August 2006

060809

ENERGIE-CHRONIK


Nur noch geringe Widerstände gegen Neustrukturierung und Börsengang der RAG

RAG-Chef Werner Müller warb am 23. August vor dem Wirtschaftsausschuß des nordrhein-westfälischen Landtags erfolgreich für seine Pläne zur Trennung der profitablen Bereiche seines Konzerns vom Bergbaubereich, wie er sie im Frühjahr 2005 vorgelegt hatte (050405). Zuvor waren Einzelheiten eines Gutachtens zu den Auswirkungen des Vorhabens bekannt geworden, das die Unternehmensberatung KPMG im Auftrag des Bundeswirtschaftsministeriums angefertigt hat. Demnach müßten die bisherigen RAG-Großaktionäre E.ON, RWE und Thyssen-Krupp nicht mehr für Risiken des Kohlebergbaues haften, wenn sie sich zu einem symbolischen Preis von ihren RAG-Aktien trennen, um den Weg für die Neuordnung frei zu mache. Vielmehr haftet nach Einschätzung der KPMG im Zweifel das Land Nordrhein-Westfalen für Bergschäden und Altlasten. Die Kosten für die Beendigung des Steinkohlebergbaues bis 2018 beziffert das Gutachten auf 13,2 Milliarden Euro. Die RAG ist der Meinung, daß dieser Betrag durch den geplanten Börsengang und aus Rücklagen aufgebracht werden könnte. (SZ, 23. u. 24.8.; FAZ, 24.8.)

Gesamt- oder Detailverkauf des "weißen Bereichs"?

Müller will die profitablen Bereiche des Konzerns, die bisher der Absicherung des defizitären Steinkohlebergbaues dienen, von diesem lösen, um sie für einen Börsengang attraktiv zu machen. Das Vermögen dieser Geschäftsbereiche soll einer Stiftung übertragen werden, die künftig für die Steinkohle-Lasten aufkommt. Alternativ zur kompletten Herauslösung des "weißen Bereichs", die Müller favorisiert, steht der separate Verkauf der Kraftwerks-, Chemie- und Immobiliensparte zur Debatte. Auf Wunsch der nordrhein-westfälischen Wirtschaftsministerin Christa Thoben (CDU) hat das Bundeswirtschaftsministerium jetzt noch ein zweites Gutachten in Auftrag gegeben, das bis zum Jahresende den Wert der einzelnen RAG-Sparten ermitteln soll. Allerdings dürfte der bei einem Einzelverkauf zu erzielende Mehrwert kaum der Abdeckung der Steinkohle-Risiken zugute kommen, wie dies Thoben vorschwebte.
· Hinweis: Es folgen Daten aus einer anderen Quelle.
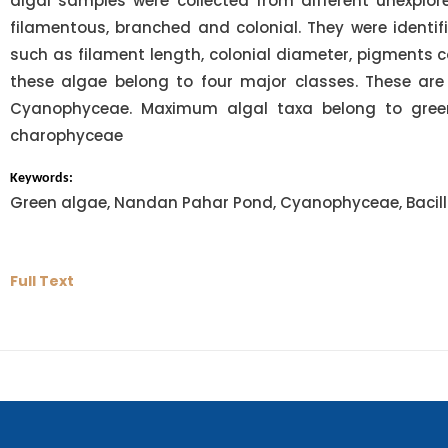
algal samples were collected from different unexplor
filamentous, branched and colonial. They were identi
such as filament length, colonial diameter, pigments c
these algae belong to four major classes. These are
Cyanophyceae. Maximum algal taxa belong to green
charophyceae
Keywords:
Green algae, Nandan Pahar Pond, Cyanophyceae, Bacilla
Full Text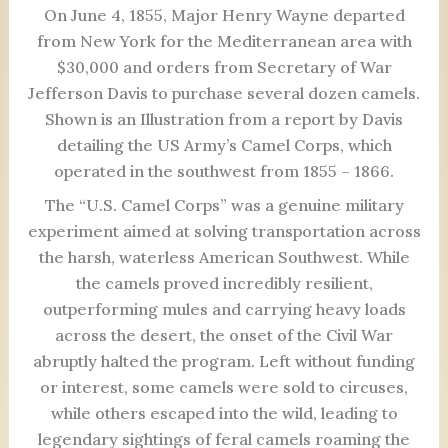
On June 4, 1855, Major Henry Wayne departed
from New York for the Mediterranean area with
$30,000 and orders from Secretary of War
Jefferson Davis to purchase several dozen camels.
Shown is an Illustration from a report by Davis
detailing the US Army’s Camel Corps, which
operated in the southwest from 1855 – 1866.
The “U.S. Camel Corps” was a genuine military
experiment aimed at solving transportation across
the harsh, waterless American Southwest. While
the camels proved incredibly resilient,
outperforming mules and carrying heavy loads
across the desert, the onset of the Civil War
abruptly halted the program. Left without funding
or interest, some camels were sold to circuses,
while others escaped into the wild, leading to
legendary sightings of feral camels roaming the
Vielmehr ist anzunehmen, daß dann die bisherigen Großaktionäre nicht mehr bereit sind, ihren Aktienbesitz zum symbolischen Preis von einem Euro abzugeben.

Müller präsentiert sich als Anwalt des deutschen Steinkohlebergbaues

Um auch die Steinkohle-Lobby für sein Vorhaben zu gewinnen, präsentierte sich der RAG-Chef seit seinem Amtsantritt als Verfechter einer weiteren Subventionierung dieses einheimischen Energieträgers und ließ teure Reklamekampagnen zur Popularisierung des Steinkohlebergbaues durchführen (031014, 040511, 040912). Davon konnte ihn auch die Kritik des Bundesrechnungshofs nicht abbringen, der das Bundeswirtschaftsministerium aufgefordert hatte, diese Vergeudung von Steuergeldern durch ein hoch subventioniertes Unternehmen zu unterbinden (050804). Im August 2006 schaltete die RAG sogar ganzseitige Anzeigen, in denen sie sich der Öffentlichkeit als neuer Hauptsponsor des börsennotierten Fußballunternehmens "Borussia Dortmund" und Förderer der Bochumer "RuhrTriennale" vorstellte.

Bei der Anhörung vor dem Wirtschaftsausschuß des nordrhein-westfälischen Landtags versäumte Müller ebenfalls nicht, die Sinnhaftigkeit des geplanten Ausstiegs aus dem deutschen Steinkohlebergbau zu bezweifeln: "Wenn es typisch deutsch läuft, das heißt ein bißchen doof, dann schließen wir den letzten Schacht genau dann, wenn der Kohlepreis oben und deutsche Kohle konkurrenzfähig ist", meinte er.